→ SUPPLIED DATA:
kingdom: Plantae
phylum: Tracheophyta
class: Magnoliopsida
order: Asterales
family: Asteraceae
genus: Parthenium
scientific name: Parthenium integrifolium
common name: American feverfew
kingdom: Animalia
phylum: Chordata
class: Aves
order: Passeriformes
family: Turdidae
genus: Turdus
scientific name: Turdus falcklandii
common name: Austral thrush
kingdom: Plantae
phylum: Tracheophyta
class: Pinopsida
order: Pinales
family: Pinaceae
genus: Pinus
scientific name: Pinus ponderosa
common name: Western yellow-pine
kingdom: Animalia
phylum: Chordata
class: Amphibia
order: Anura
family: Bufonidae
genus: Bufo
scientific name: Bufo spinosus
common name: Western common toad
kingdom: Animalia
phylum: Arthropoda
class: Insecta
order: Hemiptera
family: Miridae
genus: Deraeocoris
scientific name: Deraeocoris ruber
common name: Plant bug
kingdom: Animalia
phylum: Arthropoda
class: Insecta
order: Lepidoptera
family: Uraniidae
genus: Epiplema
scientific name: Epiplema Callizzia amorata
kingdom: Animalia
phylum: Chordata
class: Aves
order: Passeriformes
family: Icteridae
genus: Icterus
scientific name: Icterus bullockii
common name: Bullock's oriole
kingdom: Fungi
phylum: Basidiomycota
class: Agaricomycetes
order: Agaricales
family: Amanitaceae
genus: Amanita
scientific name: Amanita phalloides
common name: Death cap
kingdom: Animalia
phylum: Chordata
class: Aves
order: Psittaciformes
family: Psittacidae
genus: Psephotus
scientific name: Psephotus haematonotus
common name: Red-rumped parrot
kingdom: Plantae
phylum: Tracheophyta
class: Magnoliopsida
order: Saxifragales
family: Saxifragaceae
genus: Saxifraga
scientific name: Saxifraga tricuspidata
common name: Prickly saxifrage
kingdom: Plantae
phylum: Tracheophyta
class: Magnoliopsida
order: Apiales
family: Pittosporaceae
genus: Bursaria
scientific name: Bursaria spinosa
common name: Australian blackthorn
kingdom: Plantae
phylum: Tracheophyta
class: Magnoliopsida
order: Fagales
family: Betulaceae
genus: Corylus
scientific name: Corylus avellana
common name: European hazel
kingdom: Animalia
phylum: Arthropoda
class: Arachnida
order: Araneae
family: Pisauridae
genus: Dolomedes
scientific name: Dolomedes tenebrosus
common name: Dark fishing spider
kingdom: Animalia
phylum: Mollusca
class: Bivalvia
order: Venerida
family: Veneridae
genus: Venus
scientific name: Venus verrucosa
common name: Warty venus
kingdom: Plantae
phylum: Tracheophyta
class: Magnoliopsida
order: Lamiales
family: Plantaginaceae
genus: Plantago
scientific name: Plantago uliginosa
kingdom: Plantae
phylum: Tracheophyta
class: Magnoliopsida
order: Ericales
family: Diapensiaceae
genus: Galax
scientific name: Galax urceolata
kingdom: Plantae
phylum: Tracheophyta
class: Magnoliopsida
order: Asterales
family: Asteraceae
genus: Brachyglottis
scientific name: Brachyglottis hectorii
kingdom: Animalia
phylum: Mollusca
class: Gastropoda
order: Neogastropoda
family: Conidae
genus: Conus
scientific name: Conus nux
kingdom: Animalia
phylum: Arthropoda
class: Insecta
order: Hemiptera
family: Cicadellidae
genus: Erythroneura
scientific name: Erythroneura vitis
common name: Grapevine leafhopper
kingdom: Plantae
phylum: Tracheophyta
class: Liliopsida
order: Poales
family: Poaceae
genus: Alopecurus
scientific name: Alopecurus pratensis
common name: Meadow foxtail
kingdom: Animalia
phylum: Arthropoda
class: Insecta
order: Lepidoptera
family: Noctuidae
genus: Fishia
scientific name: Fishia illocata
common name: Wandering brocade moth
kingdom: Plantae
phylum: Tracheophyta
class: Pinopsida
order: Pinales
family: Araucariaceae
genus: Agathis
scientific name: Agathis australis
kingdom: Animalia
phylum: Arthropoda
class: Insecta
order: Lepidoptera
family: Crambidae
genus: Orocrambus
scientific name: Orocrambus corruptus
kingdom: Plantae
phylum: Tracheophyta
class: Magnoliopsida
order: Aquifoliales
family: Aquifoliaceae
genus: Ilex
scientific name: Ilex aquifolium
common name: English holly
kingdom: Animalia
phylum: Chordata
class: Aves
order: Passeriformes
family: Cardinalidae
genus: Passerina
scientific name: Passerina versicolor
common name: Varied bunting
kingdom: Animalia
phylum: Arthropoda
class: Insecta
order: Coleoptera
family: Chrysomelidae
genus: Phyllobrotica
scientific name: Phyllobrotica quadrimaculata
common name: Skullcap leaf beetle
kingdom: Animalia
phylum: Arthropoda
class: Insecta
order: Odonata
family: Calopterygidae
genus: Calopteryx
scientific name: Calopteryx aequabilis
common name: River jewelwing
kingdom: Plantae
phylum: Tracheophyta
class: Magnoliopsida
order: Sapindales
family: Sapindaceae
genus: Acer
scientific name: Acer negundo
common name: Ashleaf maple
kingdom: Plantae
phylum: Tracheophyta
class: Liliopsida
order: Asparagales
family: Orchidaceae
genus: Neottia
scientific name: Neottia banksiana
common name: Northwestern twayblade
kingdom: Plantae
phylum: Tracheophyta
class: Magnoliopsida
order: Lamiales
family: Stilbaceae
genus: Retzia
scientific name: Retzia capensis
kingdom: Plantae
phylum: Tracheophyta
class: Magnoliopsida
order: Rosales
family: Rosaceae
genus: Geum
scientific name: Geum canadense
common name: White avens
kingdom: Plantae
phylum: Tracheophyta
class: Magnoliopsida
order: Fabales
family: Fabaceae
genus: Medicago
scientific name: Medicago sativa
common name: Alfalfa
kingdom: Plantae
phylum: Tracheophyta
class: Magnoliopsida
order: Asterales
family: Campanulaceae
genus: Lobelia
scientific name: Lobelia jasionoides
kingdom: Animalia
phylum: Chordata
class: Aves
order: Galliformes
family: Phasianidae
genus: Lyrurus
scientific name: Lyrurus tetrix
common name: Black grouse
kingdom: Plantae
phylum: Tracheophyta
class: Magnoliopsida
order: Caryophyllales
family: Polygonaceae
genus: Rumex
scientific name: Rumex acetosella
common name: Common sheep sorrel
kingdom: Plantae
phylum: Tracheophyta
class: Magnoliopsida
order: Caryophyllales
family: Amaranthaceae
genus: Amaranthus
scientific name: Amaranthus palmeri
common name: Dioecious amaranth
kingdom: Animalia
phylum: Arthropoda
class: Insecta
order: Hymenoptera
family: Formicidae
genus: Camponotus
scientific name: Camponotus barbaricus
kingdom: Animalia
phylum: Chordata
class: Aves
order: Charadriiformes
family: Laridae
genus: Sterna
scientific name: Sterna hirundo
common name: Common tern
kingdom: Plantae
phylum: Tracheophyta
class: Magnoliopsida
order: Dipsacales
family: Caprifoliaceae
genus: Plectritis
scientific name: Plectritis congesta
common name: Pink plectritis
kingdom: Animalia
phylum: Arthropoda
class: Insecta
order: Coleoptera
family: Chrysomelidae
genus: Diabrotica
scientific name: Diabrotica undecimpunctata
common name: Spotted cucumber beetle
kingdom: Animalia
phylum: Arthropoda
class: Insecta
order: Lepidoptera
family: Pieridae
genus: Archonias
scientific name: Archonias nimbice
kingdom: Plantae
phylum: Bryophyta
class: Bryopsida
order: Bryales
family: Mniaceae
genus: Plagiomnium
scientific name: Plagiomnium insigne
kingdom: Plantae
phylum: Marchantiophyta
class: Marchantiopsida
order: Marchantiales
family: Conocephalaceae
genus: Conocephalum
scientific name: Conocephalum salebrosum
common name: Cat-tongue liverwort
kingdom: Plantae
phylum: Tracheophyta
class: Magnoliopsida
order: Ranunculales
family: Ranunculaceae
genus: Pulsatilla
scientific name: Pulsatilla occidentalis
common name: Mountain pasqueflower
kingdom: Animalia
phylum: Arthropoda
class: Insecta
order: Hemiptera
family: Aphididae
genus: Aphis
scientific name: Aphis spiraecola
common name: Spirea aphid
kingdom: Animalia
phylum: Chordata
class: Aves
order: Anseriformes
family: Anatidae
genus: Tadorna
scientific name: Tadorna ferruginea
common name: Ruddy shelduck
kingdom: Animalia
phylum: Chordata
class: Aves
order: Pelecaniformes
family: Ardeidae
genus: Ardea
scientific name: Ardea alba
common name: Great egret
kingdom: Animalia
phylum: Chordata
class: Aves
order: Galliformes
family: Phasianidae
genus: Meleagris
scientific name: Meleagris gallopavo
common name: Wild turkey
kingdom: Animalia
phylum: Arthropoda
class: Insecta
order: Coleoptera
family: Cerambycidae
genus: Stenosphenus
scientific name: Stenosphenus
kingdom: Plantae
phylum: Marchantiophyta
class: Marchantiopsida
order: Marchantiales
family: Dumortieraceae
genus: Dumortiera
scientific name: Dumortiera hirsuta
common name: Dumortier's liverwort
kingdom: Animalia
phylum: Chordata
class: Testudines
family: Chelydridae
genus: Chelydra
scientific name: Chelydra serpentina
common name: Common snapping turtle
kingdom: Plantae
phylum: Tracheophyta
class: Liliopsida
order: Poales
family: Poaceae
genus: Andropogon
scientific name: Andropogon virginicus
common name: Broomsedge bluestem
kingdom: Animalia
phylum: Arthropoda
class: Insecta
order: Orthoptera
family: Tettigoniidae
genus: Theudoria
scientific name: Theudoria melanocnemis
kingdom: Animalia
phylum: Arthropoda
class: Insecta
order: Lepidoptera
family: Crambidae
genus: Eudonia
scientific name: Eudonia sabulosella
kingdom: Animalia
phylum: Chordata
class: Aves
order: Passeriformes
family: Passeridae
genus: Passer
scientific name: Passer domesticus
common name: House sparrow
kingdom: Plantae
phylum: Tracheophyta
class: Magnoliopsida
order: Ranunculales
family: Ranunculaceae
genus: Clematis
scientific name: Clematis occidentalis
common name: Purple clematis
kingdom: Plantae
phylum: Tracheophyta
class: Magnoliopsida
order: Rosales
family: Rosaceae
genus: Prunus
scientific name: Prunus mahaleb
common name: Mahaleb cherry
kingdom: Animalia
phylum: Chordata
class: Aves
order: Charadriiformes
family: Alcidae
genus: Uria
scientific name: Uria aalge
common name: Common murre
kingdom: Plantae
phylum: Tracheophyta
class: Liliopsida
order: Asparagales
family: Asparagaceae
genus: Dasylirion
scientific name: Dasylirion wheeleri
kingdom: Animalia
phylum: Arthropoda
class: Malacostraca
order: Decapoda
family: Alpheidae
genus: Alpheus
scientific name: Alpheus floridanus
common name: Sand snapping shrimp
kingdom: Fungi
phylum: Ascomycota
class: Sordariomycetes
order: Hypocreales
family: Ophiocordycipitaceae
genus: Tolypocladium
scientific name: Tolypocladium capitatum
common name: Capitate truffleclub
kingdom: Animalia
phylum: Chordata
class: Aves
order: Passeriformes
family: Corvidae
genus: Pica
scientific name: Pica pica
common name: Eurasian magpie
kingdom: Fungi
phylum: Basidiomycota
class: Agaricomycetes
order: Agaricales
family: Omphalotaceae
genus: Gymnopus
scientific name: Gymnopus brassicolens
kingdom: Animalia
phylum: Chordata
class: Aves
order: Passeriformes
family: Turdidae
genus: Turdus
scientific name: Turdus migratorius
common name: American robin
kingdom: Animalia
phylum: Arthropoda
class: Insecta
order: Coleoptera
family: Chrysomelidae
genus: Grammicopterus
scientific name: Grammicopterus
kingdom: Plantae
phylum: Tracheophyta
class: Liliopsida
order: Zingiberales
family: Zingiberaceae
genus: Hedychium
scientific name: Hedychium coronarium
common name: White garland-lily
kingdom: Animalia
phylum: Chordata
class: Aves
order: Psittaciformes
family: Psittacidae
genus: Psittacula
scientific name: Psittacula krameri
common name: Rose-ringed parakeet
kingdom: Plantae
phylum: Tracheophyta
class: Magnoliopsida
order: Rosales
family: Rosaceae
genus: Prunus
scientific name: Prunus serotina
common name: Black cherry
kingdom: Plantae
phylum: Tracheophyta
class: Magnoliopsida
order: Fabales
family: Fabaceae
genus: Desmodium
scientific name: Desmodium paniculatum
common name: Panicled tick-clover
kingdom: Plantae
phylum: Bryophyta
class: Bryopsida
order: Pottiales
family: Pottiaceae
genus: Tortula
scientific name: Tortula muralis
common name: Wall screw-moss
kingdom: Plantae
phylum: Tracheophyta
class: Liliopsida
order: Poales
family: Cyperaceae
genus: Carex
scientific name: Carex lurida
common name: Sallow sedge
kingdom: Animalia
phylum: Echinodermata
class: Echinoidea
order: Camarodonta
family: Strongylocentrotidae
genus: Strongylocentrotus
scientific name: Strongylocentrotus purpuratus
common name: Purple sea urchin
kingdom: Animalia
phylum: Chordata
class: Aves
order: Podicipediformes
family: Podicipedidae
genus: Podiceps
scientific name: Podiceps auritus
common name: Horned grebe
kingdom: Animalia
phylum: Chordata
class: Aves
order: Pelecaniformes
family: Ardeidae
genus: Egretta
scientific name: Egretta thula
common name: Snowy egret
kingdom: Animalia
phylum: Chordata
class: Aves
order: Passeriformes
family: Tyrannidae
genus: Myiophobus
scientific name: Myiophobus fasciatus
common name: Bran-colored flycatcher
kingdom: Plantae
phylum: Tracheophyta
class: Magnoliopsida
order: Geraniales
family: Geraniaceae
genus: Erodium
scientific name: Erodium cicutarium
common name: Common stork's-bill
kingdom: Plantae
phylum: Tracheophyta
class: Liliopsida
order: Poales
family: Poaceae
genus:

→ TASK DIRECTIONS: Quote the material verbatim, beginning with the line containing "scientific name: Carex lurida" and continuing through the final line of the material.

→ TASK SOLUTION:
scientific name: Carex lurida
common name: Sallow sedge
kingdom: Animalia
phylum: Echinodermata
class: Echinoidea
order: Camarodonta
family: Strongylocentrotidae
genus: Strongylocentrotus
scientific name: Strongylocentrotus purpuratus
common name: Purple sea urchin
kingdom: Animalia
phylum: Chordata
class: Aves
order: Podicipediformes
family: Podicipedidae
genus: Podiceps
scientific name: Podiceps auritus
common name: Horned grebe
kingdom: Animalia
phylum: Chordata
class: Aves
order: Pelecaniformes
family: Ardeidae
genus: Egretta
scientific name: Egretta thula
common name: Snowy egret
kingdom: Animalia
phylum: Chordata
class: Aves
order: Passeriformes
family: Tyrannidae
genus: Myiophobus
scientific name: Myiophobus fasciatus
common name: Bran-colored flycatcher
kingdom: Plantae
phylum: Tracheophyta
class: Magnoliopsida
order: Geraniales
family: Geraniaceae
genus: Erodium
scientific name: Erodium cicutarium
common name: Common stork's-bill
kingdom: Plantae
phylum: Tracheophyta
class: Liliopsida
order: Poales
family: Poaceae
genus:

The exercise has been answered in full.